American Dream Academy receives grant to expand programming


The American Dream Academy (ADA) has received a three-year, $165,561 grant from The Steele Foundation of Phoenix to expand its school-based program for low-income families so they may achieve educational success and prepare for college admission.

Founded in 2006 as the signature program of the Center for Community Development and Civil Rights (CDCR), ADA has reached over 19,000 parents through a free 10-week interventional program that teaches them how to create a positive learning environment at home, build self-esteem, and work with their child’s teacher to prepare for post-secondary education.  Over 41,000 Maricopa County students have a parent who has attended an American Dream Academy program.

Marianne Cracchiolo Mago, president of The Steele Foundation, says support of the program was a natural fit for them.  “It goes right to the heart of what we have to address for success both economically and socially – strengthening our families, increasing graduation rates, and creating true generational change.”

ADA has worked in more than 125 Title 1 schools, returning to some of them each year, since its founding.  In doing so, it has become a model of university and community partnership by providing the means for disenfranchised populations to access mainstream opportunities in both the community and university setting.  In 2009, ADA won the C. Peter Magrath University Community Engagement Award from the Association of Public and Land-grant Universities, the oldest higher education association in America.

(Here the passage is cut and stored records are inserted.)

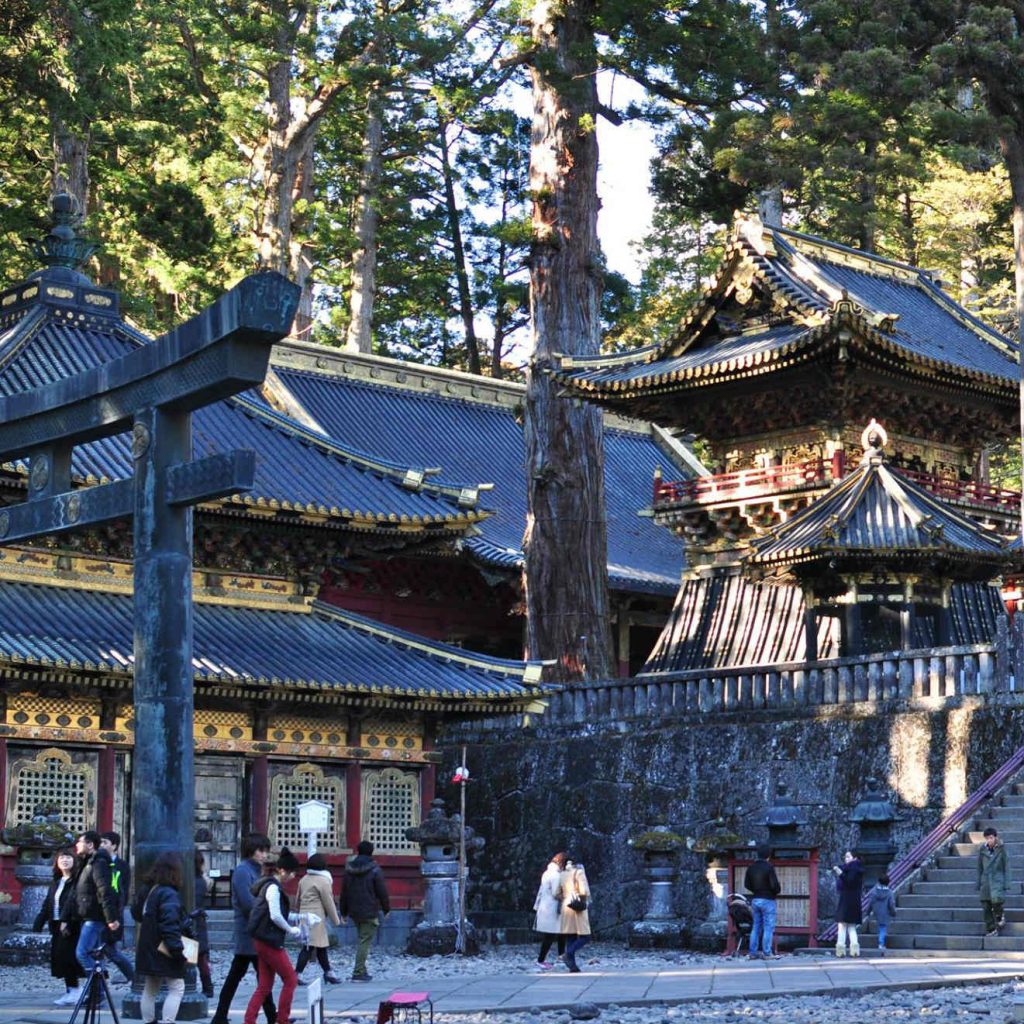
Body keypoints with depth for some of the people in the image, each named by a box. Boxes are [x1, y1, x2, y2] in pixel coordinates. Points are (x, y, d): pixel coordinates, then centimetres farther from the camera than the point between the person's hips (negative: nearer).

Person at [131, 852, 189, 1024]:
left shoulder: (145, 890, 7)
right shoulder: (168, 894, -19)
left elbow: (136, 913, 19)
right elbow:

The Steele Foundation’s investment will be used to help ADA work at a larger scale and have greater impact on the future college going rates of low-income populations in Maricopa County. “Parental understanding of the education system and increased involvement in the lives of their children will help Arizona to become a stronger competitor nationally and globally,” says Mago.

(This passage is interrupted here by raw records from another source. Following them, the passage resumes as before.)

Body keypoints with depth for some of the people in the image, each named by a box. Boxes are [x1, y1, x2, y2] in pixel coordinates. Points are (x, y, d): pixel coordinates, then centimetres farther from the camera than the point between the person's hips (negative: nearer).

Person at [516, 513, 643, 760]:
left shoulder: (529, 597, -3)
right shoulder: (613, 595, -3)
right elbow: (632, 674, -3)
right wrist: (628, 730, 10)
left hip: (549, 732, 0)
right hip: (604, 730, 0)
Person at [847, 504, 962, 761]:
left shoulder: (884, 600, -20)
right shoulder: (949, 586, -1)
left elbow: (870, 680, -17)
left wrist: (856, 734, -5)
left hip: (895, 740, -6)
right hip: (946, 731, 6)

Founded in 1980 by Horace W. Steele, The Steele Foundation has awarded more than $60 million in grants to over 300 nonprofit organizations throughout Arizona.

“The Steele Foundation recognizes the unprecedented and complex challenges future generations will face, and realizes that we must begin preparing them now,” says Alejandro Perilla, director of CDCR.  “Programs that work with large constituencies need to grow at a rapid pace in order to have any chance of being effective. Partners like The Steele Foundation allow us to do that.”